Controllable pathology image synthesis requires reliable regulation of spatial layout, tissue morphology, and semantic detail. However, existing text-guided diffusion models offer only coarse global control and lack the ability to enforce fine-grained structural constraints. Progress is further limited by the absence of large datasets that pair patch-level spatial layouts with detailed diagnostic descriptions, since generating such annotations for gigapixel whole-slide images is prohibitively time-consuming for human experts.

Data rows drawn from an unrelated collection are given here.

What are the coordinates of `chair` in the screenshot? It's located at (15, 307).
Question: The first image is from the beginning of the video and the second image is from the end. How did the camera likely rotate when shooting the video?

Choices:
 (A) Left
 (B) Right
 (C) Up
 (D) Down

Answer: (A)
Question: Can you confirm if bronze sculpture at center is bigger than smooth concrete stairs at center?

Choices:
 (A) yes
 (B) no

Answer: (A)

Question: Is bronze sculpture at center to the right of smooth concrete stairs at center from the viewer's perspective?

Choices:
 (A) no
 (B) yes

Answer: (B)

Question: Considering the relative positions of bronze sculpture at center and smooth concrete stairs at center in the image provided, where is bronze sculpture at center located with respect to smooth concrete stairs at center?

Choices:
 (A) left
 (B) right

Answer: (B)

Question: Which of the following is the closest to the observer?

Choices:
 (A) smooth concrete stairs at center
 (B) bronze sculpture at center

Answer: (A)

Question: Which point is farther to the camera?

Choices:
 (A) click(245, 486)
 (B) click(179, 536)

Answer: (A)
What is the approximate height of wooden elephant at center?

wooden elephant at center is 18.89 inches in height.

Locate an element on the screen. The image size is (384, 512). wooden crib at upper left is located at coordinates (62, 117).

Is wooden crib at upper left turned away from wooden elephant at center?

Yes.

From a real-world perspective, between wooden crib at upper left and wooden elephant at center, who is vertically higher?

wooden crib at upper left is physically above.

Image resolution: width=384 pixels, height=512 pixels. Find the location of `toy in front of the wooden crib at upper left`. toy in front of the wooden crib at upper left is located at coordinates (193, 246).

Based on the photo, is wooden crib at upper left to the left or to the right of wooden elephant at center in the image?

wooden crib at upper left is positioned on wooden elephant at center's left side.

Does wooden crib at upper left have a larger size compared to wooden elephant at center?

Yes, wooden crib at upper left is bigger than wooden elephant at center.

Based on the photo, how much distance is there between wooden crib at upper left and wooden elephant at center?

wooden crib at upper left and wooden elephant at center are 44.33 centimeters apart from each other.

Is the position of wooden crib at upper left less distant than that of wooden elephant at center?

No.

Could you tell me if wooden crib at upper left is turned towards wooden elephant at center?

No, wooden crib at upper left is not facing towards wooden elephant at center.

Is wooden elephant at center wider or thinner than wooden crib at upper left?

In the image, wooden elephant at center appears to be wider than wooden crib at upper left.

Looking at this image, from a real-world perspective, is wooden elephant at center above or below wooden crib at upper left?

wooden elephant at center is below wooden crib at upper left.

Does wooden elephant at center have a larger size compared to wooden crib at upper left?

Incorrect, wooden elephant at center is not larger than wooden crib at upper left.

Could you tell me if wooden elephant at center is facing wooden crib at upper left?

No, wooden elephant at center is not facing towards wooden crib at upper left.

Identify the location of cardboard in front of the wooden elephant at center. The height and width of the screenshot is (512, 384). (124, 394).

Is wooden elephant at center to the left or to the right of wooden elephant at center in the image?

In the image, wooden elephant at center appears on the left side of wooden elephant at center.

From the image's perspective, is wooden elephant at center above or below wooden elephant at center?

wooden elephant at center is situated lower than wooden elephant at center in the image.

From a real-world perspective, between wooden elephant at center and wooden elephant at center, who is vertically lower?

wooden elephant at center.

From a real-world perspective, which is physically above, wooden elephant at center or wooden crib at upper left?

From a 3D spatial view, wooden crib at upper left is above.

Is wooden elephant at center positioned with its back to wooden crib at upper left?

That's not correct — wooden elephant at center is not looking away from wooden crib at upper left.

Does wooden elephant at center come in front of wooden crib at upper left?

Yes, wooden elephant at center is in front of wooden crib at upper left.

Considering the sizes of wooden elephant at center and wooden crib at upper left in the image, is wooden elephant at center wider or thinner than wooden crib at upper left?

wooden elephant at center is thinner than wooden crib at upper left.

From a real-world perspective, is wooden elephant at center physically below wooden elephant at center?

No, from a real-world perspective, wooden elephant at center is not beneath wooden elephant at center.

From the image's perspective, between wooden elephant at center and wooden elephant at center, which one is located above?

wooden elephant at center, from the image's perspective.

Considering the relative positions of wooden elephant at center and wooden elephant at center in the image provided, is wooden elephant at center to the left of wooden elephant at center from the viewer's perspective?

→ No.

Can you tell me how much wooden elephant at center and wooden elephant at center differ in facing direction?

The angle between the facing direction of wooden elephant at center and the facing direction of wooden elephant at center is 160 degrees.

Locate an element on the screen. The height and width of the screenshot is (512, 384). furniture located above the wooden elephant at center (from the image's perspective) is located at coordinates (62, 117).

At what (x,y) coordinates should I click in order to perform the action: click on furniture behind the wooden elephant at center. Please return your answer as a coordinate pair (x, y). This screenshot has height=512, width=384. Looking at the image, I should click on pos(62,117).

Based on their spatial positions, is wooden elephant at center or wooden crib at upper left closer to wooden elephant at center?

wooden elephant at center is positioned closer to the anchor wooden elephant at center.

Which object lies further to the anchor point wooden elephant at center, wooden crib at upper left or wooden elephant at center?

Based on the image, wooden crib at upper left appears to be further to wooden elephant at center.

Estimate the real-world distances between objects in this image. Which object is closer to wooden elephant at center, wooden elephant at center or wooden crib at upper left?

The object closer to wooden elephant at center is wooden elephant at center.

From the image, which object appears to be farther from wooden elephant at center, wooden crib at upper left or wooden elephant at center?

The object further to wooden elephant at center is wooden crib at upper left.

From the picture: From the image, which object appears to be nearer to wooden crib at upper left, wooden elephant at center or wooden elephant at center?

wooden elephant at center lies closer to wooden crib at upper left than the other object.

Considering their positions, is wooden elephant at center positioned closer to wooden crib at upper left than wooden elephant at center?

To overcome these challenges, we first develop a scalable multi-agent LVLM annotation framework that integrates image description, diagnostic step extraction, and automatic quality judgment into a coordinated pipeline, and we evaluate the reliability of the system through a human verification process. This framework enables efficient construction of fine-grained and clinically aligned supervision at scale. Building on the curated data, we propose In-Context Diffusion Transformer (IC-DiT), a layout-aware generative model that incorporates spatial layouts, textual descriptions, and visual embeddings into a unified diffusion transformer. Through hierarchical multimodal attention, IC-DiT maintains global semantic coherence while accurately preserving structural and morphological details. Extensive experiments on five histopathology datasets show that IC-DiT achieves higher fidelity, stronger spatial controllability, and better diagnostic consistency than existing methods. In addition, the generated images serve as effective data augmentation resources for downstream tasks such as cancer classification and survival analysis.